Yarın çok geç olabilir!
“değerli yalnızlık” politikası Türkiye’yi kendi ekonomik ve kültürel hinterlandında yapayalnız bırakmıştır.
Uygulanan politikanın sonucu olarak Suudi Arabistan, Mısır, BAE, Lübnan vb. ülkeler Türkiye’ye karşı GKRY’nin ve Yunanistan’ın yanında saf tutmuşlardır.
ABD ve İsrail’in güdümüne giren Mısır, Suud, BAE vb. ülkeler açıktan Türkiye düşmanlığı yapmaktadır. İşin ilginç yanı Orta Doğu’da Türkiye düşmanlığı konjonktürel değil giderek kurumsal bir boyut kazanmış olmasıdır.
Suudi Arabistan Dışişleri Bakanı İbrahim bin Abdülaziz, GKRY’ye ziyarette bulunur. “Türkiye’ye karşı GKRY’nin yanındayız” mesajı verir. GKRY’nin dış işleri bakanı Nikos Hristodulidis de “Türkiye’nin bölgedeki faaliyetlerine karşı Suudi Arabistan gibi ülkelerin desteğini arkamıza aldık.” der.

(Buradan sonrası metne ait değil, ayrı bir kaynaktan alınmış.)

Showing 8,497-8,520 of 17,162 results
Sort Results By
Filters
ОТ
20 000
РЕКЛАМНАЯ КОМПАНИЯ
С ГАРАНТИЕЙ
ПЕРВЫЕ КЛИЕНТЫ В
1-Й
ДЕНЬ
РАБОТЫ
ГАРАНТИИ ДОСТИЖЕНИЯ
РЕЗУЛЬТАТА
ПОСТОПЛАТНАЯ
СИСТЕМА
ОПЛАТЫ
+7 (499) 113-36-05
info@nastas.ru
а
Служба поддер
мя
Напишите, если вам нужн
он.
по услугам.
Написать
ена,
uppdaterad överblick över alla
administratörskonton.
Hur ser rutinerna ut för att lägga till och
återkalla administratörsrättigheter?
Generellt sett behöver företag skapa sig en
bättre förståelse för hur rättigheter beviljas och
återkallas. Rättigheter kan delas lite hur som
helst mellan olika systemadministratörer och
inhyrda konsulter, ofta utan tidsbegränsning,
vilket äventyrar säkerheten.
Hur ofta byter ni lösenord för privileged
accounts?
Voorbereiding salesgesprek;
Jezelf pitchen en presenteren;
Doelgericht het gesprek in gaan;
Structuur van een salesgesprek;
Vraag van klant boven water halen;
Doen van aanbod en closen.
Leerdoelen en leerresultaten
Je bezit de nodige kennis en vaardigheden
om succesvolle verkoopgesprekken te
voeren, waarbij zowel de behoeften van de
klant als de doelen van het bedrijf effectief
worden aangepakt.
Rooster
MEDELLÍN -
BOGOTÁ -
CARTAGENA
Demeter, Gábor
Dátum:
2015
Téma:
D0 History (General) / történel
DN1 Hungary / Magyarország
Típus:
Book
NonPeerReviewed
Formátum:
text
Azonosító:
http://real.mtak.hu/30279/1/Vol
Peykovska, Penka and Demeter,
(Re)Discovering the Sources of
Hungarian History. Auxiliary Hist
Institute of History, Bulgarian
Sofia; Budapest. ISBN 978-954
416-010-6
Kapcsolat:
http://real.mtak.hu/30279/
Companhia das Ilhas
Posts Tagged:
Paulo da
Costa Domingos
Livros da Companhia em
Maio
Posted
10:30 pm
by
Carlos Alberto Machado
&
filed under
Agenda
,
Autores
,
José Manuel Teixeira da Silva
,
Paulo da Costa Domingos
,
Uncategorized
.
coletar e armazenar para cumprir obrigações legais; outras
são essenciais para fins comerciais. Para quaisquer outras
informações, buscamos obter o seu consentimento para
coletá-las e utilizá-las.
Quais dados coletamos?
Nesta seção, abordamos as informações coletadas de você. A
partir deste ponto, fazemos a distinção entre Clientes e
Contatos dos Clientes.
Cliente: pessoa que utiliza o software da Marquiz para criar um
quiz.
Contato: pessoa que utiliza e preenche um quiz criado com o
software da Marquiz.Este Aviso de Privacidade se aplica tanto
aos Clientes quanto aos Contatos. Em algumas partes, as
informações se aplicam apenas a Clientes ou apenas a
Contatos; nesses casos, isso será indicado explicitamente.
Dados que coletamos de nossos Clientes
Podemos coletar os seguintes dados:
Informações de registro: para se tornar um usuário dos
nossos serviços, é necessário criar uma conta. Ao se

BAE’nin Washington Büyükelçisi Yusuf El-Uteybe, New York Times gazetesi köşe yazarına yazdığı e-mailde “Türkiye veya Katar’a yemek bile organize ettirmem” diyerek niyetini belli eder.
Lefkoşa’da yapılan ‘Dış Rumlar Konferansı’nda Mısır Büyükelçisi Muhammed ‘gerekirse Türkiye’ye karşı askeri güç kullanmaktan çekinmeyeceklerini’ ifade eder.

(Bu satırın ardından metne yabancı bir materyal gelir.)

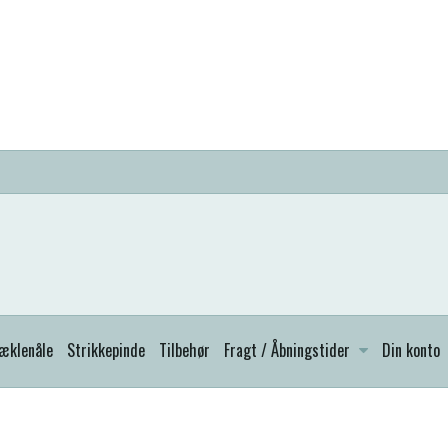
æklenåle
Strikkepinde
Tilbehør
Fragt / Åbningstider
Din konto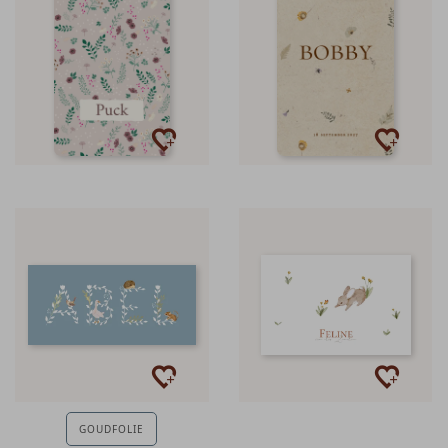
GOUDFOLIE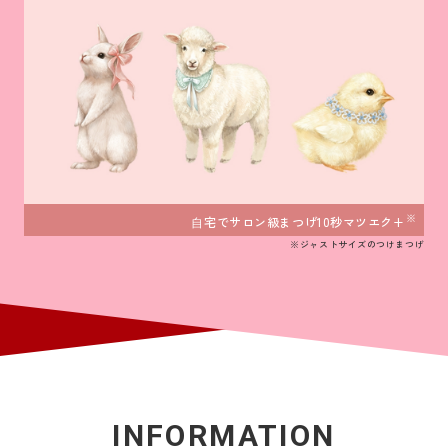
※
⾃宅でサロン級まつげ10秒マツエク+
※ジャストサイズのつけまつげ
INFORMATION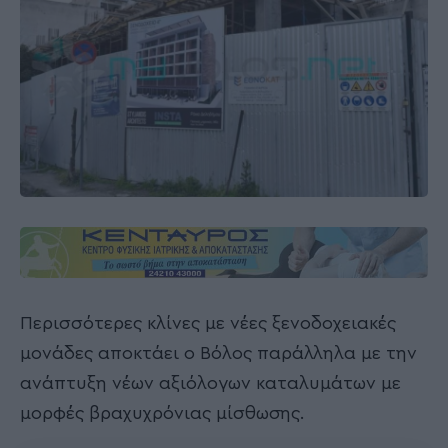
Περισσότερες κλίνες με νέες ξενοδοχειακές
μονάδες αποκτάει ο Βόλος παράλληλα με την
ανάπτυξη νέων αξιόλογων καταλυμάτων με
μορφές βραχυχρόνιας μίσθωσης.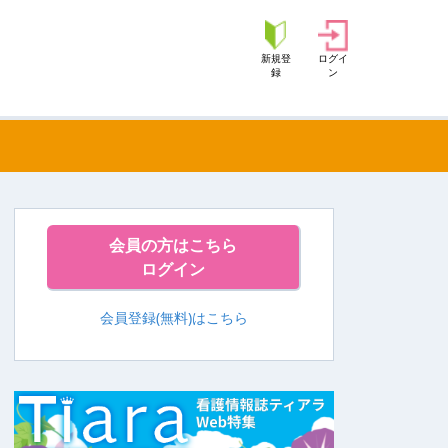
新規登
ログイ
録
ン
会員の方はこちら
ログイン
会員登録(無料)はこちら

Tarihten husumet çıkarmak dönemi!
Suudlar, Osmanlı’nın Dir’iyye ve öbür bölge kentlerini yıkıma tabi tuttuklarını ders müfredatına koydurmuştur. Suudi Arabistan Türkiye düşmanlığı o hale vardırmıştır ki, bu ülkede yayınlanan “Ukaz” gazetesi’nde Hani ez-Zahiri’nin kaleme aldığı bir yazıda, Osmanlı Devleti’ni “DEAŞ’ın ilk devleti 1299-1923″ başlıklı bir makaleyi yayımlayarak, Osmanlı’yı yerden yere vurmuştur.

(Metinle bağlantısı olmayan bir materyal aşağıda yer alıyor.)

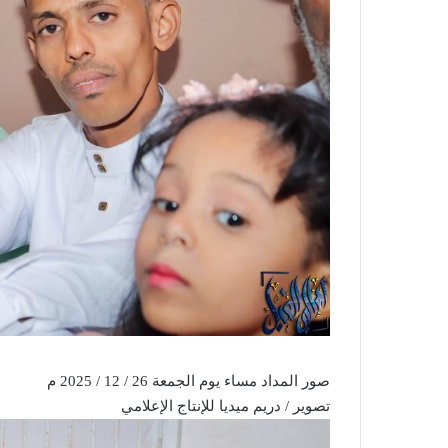
صور المداد مساء يوم الجمعة 26 / 12 / 2025 م
تصوير / دريم ميديا للإنتاج الإعلامي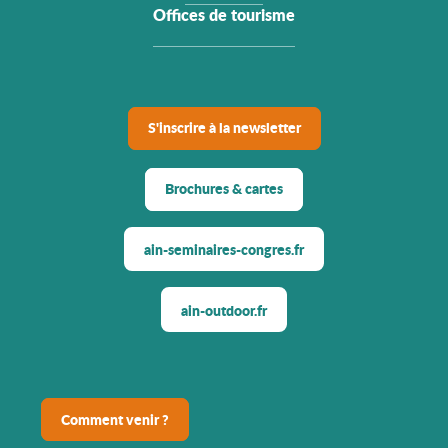
Offices de tourisme
S'inscrire à la newsletter
Brochures & cartes
ain-seminaires-congres.fr
ain-outdoor.fr
Comment venir ?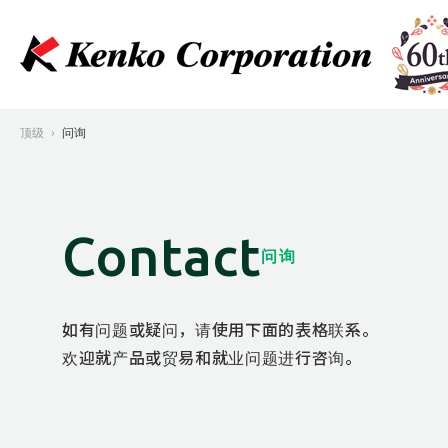
顶级
问询
Contact
问询
如有问题或疑问，请使用下面的表格联系。
欢迎就产品或贸易和就业问题进行咨询。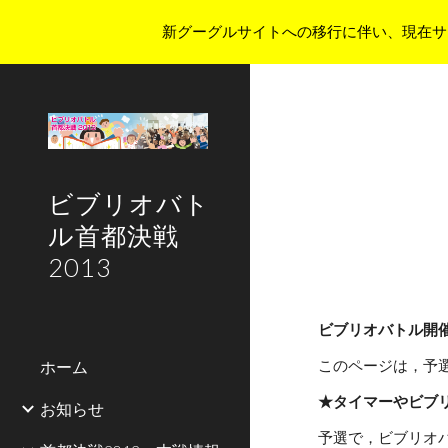
新グーグルサイトへの移行に伴い、現在サ
Sk
ビブリオバト
ル首都決戦
2013
ビブリオバトル開
ホーム
このページは，予
★タイマーやビブ
お知らせ
予選で，ビブリオ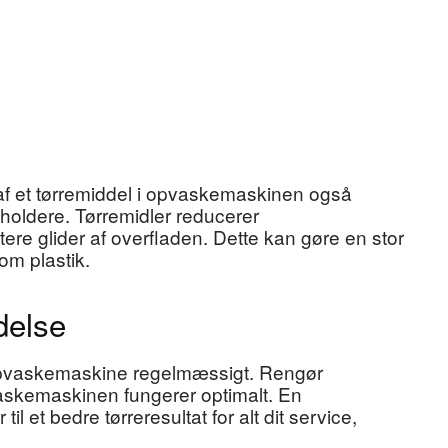
af et tørremiddel i opvaskemaskinen også
holdere. Tørremidler reducerer
ere glider af overfladen. Dette kan gøre en stor
om plastik.
delse
n opvaskemaskine regelmæssigt. Rengør
pvaskemaskinen fungerer optimalt. En
 et bedre tørreresultat for alt dit service,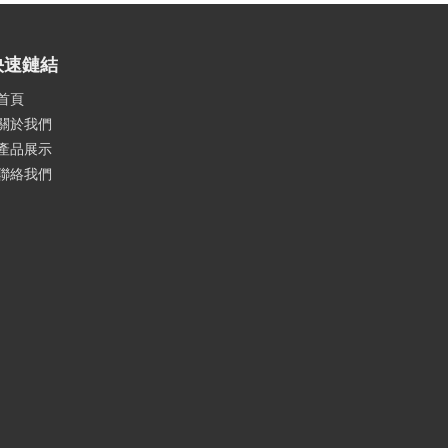
快速鏈結
首頁
關於我們
產品展示
聯絡我們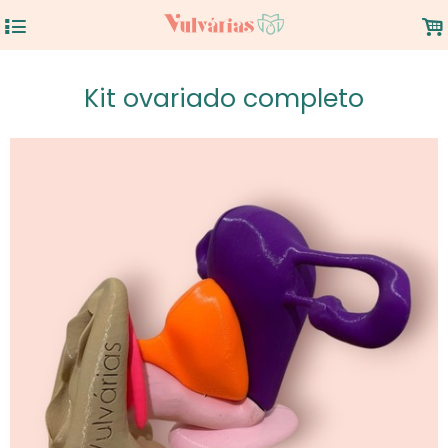
4
.
Kit ovariado completo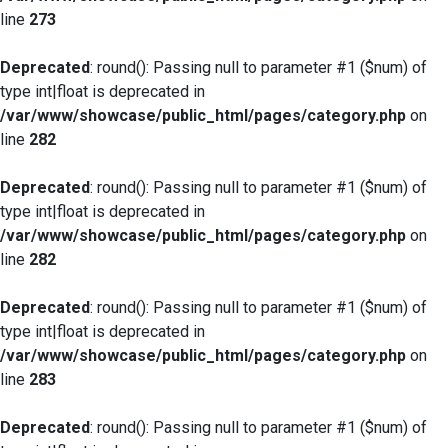
line
273
Deprecated
: round(): Passing null to parameter #1 ($num) of
type int|float is deprecated in
/var/www/showcase/public_html/pages/category.php
on
line
282
Deprecated
: round(): Passing null to parameter #1 ($num) of
type int|float is deprecated in
/var/www/showcase/public_html/pages/category.php
on
line
282
Deprecated
: round(): Passing null to parameter #1 ($num) of
type int|float is deprecated in
/var/www/showcase/public_html/pages/category.php
on
line
283
Deprecated
: round(): Passing null to parameter #1 ($num) of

Lübnan Cumhurbaşkanı Michel Avn ise “Osmanlıların Lübnanlılara devlet terörü uyguladığını” iddia etmiştir. Türkiye’ye karşı tarihten husumet çıkarmak dönemi başlamıştır.
Mısır’da ise Türkiye düşmanlığı had safhaya ulaşmıştır. Mısır’daki bir üniversite öğretim üyesi olan Muhammed Sabri, Yavuz Sultan Selim’in binlerce Mısırlıyı katlettiği ve Osmanlı’nın Mısır’ı sömürdüğü iddiasını ortaya atmıştı. Bunun üzerine Sisi, Kahire Valisi Atıf Abdülhamid’e verdiği talimatla Zeytin semtindeki ‘Birinci Selim Caddesi’nin ismini değiştirmiştir.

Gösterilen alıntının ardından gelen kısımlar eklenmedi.